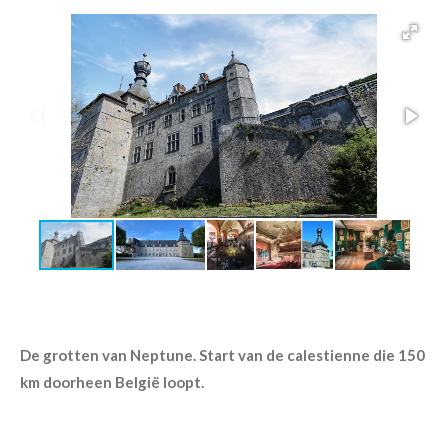
De grotten van Neptune. Start van de calestienne die 150
km doorheen België loopt.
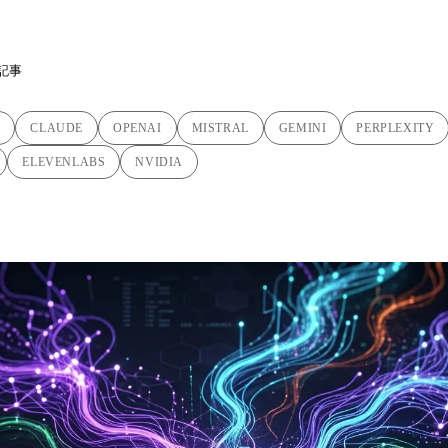
記事
C
CLAUDE
OPENAI
MISTRAL
GEMINI
PERPLEXITY
ELEVENLABS
NVIDIA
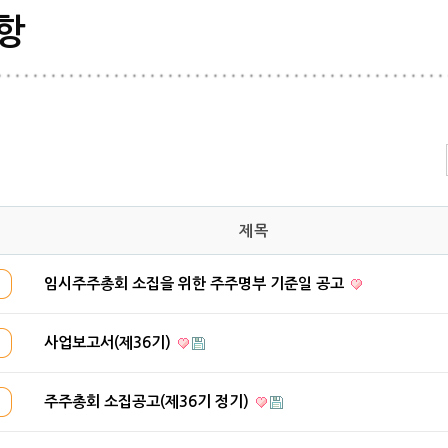
항
제목
임시주주총회 소집을 위한 주주명부 기준일 공고
사업보고서(제36기)
주주총회 소집공고(제36기 정기)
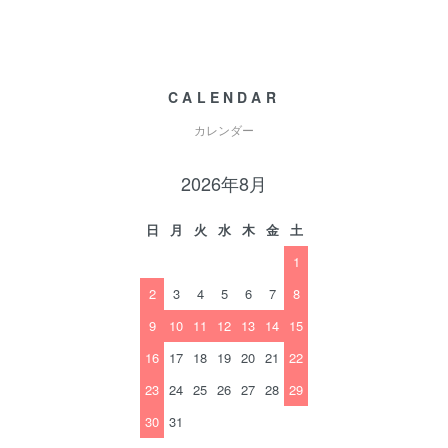
CALENDAR
カレンダー
2026年8月
日
月
火
水
木
金
土
1
2
3
4
5
6
7
8
9
10
11
12
13
14
15
16
17
18
19
20
21
22
23
24
25
26
27
28
29
30
31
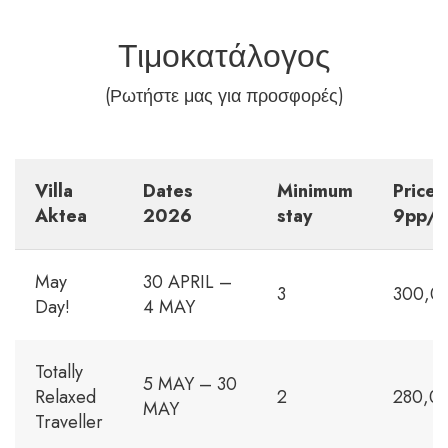
Τιμοκατάλογος
(Ρωτήστε μας για προσφορές)
Villa
Dates
Minimum
Price 
Aktea
202
6
stay
9pp/n
May
30 APRIL –
3
300,0
Day!
4 MAY
Totally
5 MAY – 30
Relaxed
2
280,0
MAY
Traveller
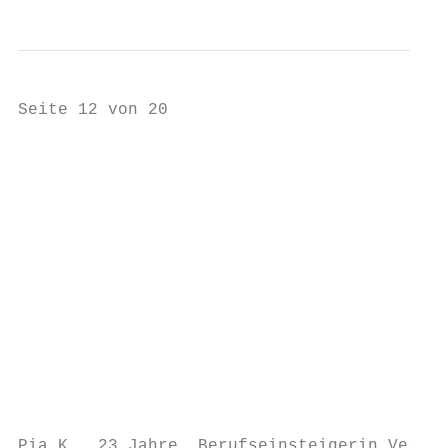
Seite 12 von 20

                                           
                                           
                                           
                                           
                                           
                                           
                                           
                                           
                                           
                                           
                                           
Pia K., 23 Jahre, Berufseinsteigerin Vertri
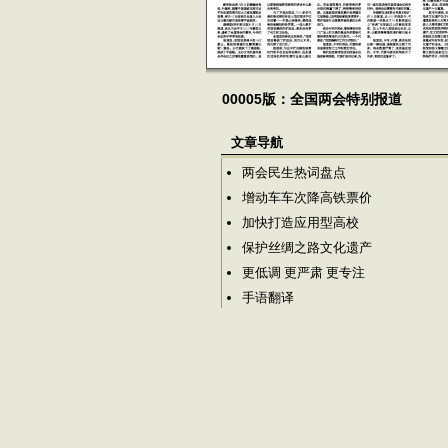
00005版：全国两会特别报道
文章导航
两会民生热词盘点
增动车车次降高铁票价
加快打造应用型高校
保护丝绸之路文化遗产
更低调 更严肃 更专注
手语翻译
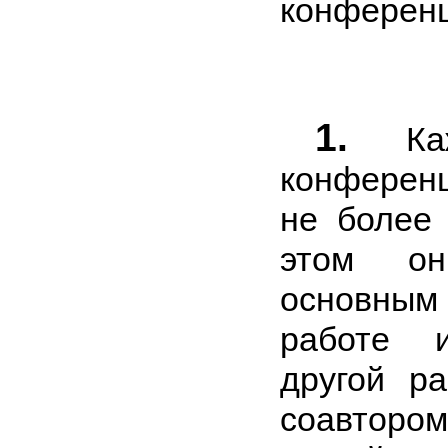
конференц
1.
Каж
конферен
не более 
этом о
основным
работе 
другой р
соавтор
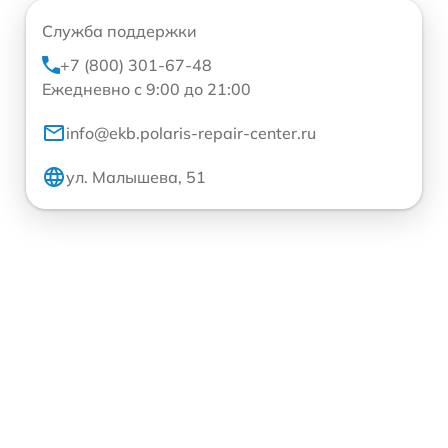
Служба поддержки
+7 (800) 301-67-48
Ежедневно с 9:00 до 21:00
info@ekb.polaris-repair-center.ru
ул. Малышева, 51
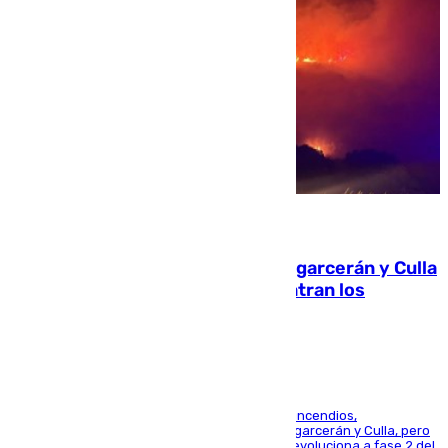
08.08.2026
Incendios de Castellón: Sierra Engarcerán y Culla
evolucionan positivamente y centran los
esfuerzos en Tírig
La UME se suma al operativo de control de los incendios,
progresando adecuadamente los de Sierra Engarcerán y Culla, pero
centrando todo el empeño en el de Culla, que evoluciona a fase 2 del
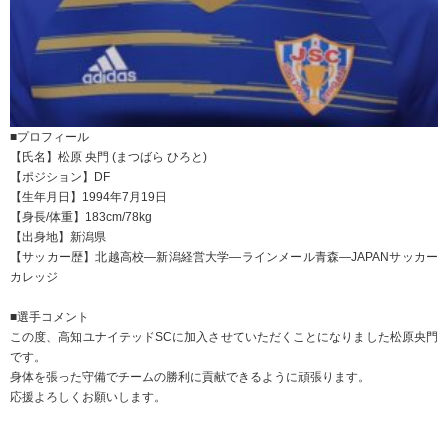
■プロフィール
【氏名】松原 央門 (まつばら ひろと)
【ポジション】DF
【生年月日】1994年7月19日
【身長/体重】183cm/78kg
【出身地】新潟県
【サッカー歴】北越高校―新潟経営大学―ラインメール青森―JAPANサッカー
カレッジ
■選手コメント
この度、高知ユナイテッドSCに加入させていただくことになりました松原央門
です。
身体を張った守備でチームの勝利に貢献できるように頑張ります。
応援よろしくお願いします。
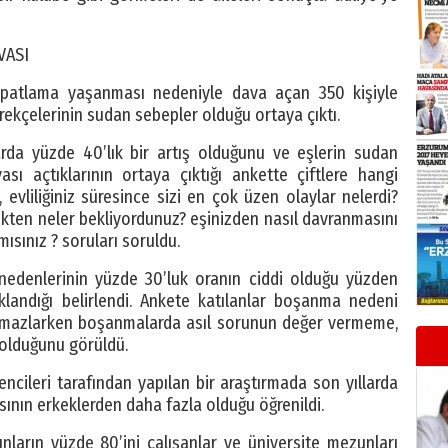
VASI
atlama yaşanması nedeniyle dava açan 350 kişiyle
rekçelerinin sudan sebepler olduğu ortaya çıktı.
arda yüzde 40’lık bir artış olduğunu ve eşlerin sudan
sı açtıklarının ortaya çıktığı ankette çiftlere hangi
 evliliğiniz süresince sizi en çok üzen olaylar nelerdi?
likten neler bekliyordunuz? eşinizden nasıl davranmasını
 mısınız ? soruları soruldu.
denlerinin yüzde 30’luk oranın ciddi olduğu yüzden
landığı belirlendi. Ankete katılanlar boşanma nedeni
amazlarken boşanmalarda asıl sorunun değer vermeme,
 olduğunu görüldü.
ncileri tarafından yapılan bir araştırmada son yıllarda
ının erkeklerden daha fazla olduğu öğrenildi.
ların yüzde 80’ini çalışanlar ve üniversite mezunları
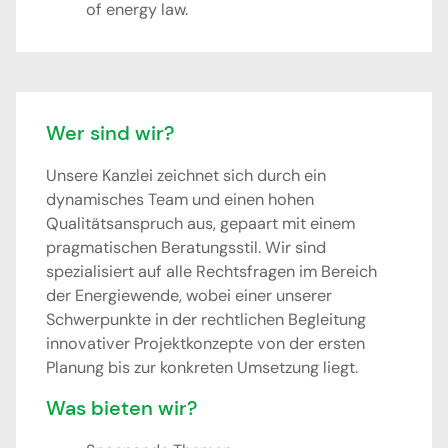
of energy law.
Wer sind wir?
Unsere Kanzlei zeichnet sich durch ein
dynamisches Team und einen hohen
Qualitätsanspruch aus, gepaart mit einem
pragmatischen Beratungsstil. Wir sind
spezialisiert auf alle Rechtsfragen im Bereich
der Energiewende, wobei einer unserer
Schwerpunkte in der rechtlichen Begleitung
innovativer Projektkonzepte von der ersten
Planung bis zur konkreten Umsetzung liegt.
Was bieten wir?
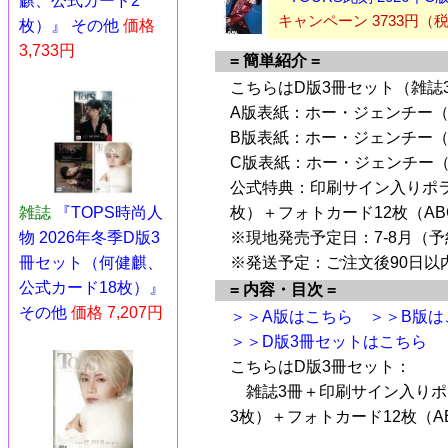
麒、公式カード2
キャンペーン 3733円
枚）』 その他
価格
3,733円
= 簡単紹介 =
こちらはD版3冊セット（雑誌
A版表紙：ホー・ジェンチー（
B版表紙：ホー・ジェンチー（
C版表紙：ホー・ジェンチー（
公式特典：印刷サイン入りポラ
雑誌
『TOPS時尚人
枚）＋フォトカード12枚（AB
物 2026年冬季D版3
※現地発売予定日：7-8月（
冊セット（何健麒、
※発送予定：ご注文後90日以
公式カード18枚）』
= 内容・目次 =
その他
価格 7,207円
＞＞A版はこちら
＞＞B版は
＞＞D版3冊セットはこちら
こちらはD版3冊セット：
雑誌3冊＋印刷サイン入りポラ
3枚）＋フォトカード12枚（A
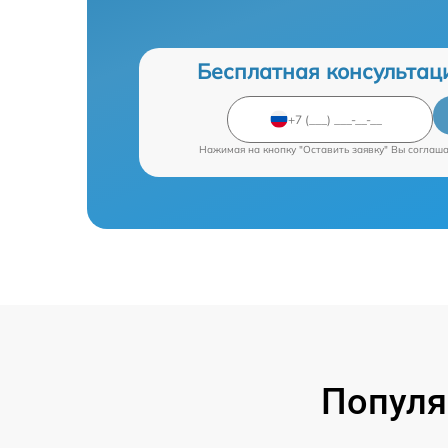
Бесплатная консультац
Нажимая на кнопку "Оставить заявку" Вы соглаш
Популя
+++
Task directions —
Please report every line in the records that contains the word "sind", matching case exactly.

Answer space —
Wer sind wir?
pragmatischen Beratungsstil. Wir sind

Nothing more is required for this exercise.